§ **What you should do**
Rewrite all of the material with "oktober" replaced by "October" wherever it occurs, keeping everything else the same and leaving out the pictures.

Saved data entries
----

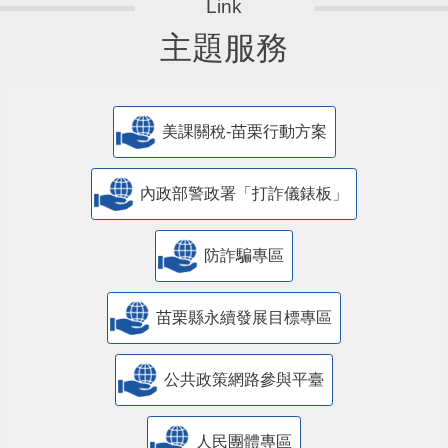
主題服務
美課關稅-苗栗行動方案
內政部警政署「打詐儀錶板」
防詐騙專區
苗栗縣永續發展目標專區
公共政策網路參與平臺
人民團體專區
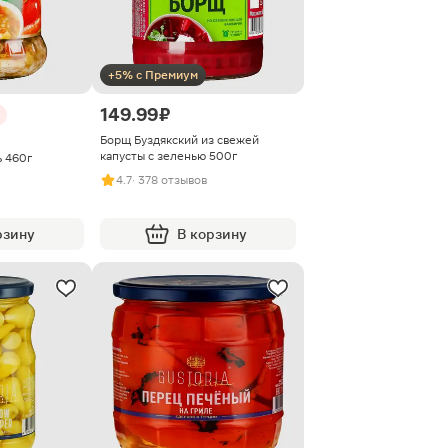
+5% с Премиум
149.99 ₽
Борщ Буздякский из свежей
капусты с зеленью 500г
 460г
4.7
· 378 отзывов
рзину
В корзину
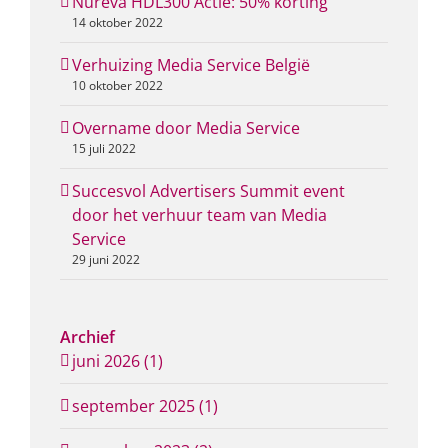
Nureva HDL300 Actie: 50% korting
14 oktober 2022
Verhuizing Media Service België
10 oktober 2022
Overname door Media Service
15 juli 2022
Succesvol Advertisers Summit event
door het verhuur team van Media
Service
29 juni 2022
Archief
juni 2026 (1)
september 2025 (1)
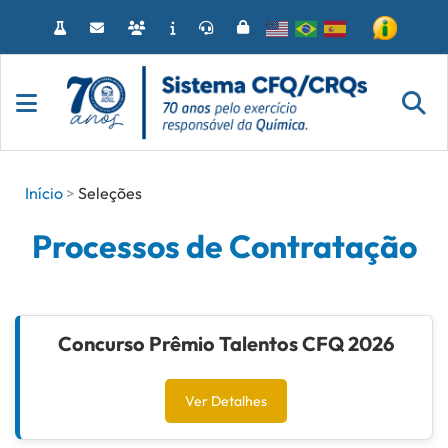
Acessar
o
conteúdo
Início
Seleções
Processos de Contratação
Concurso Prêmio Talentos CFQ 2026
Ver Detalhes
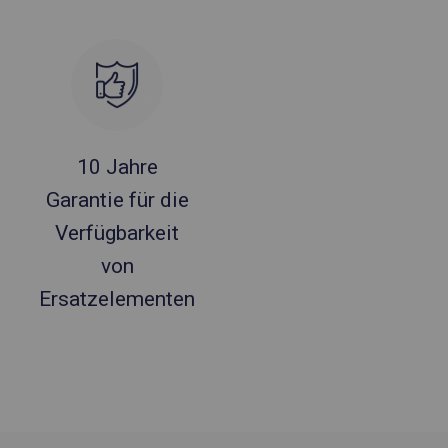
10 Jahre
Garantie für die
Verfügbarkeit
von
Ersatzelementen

----

§ **Answer to the problem**
主題服務
美課關稅-苗栗行動方案
內政部警政署「打詐儀錶板」
防詐騙專區
苗栗縣永續發展目標專區
公共政策網路參與平臺
人民團體專區
+5% с Премиум
149.99 ₽
Борщ Буздякский из свежей
капусты с зеленью 500г
 460г
4.7
· 378 отзывов
рзину
В корзину
Nureva HDL300 Actie: 50% korting
14 October 2022
Verhuizing Media Service België
10 October 2022
Overname door Media Service
15 juli 2022
Succesvol Advertisers Summit event
door het verhuur team van Media
Service
29 juni 2022
Archief
juni 2026 (1)
september 2025 (1)
Acessar
o
conteúdo
Início
Seleções
Processos de Contratação
Concurso Prêmio Talentos CFQ 2026
Ver Detalhes
10 Jahre
Garantie für die
Verfügbarkeit
von
Ersatzelementen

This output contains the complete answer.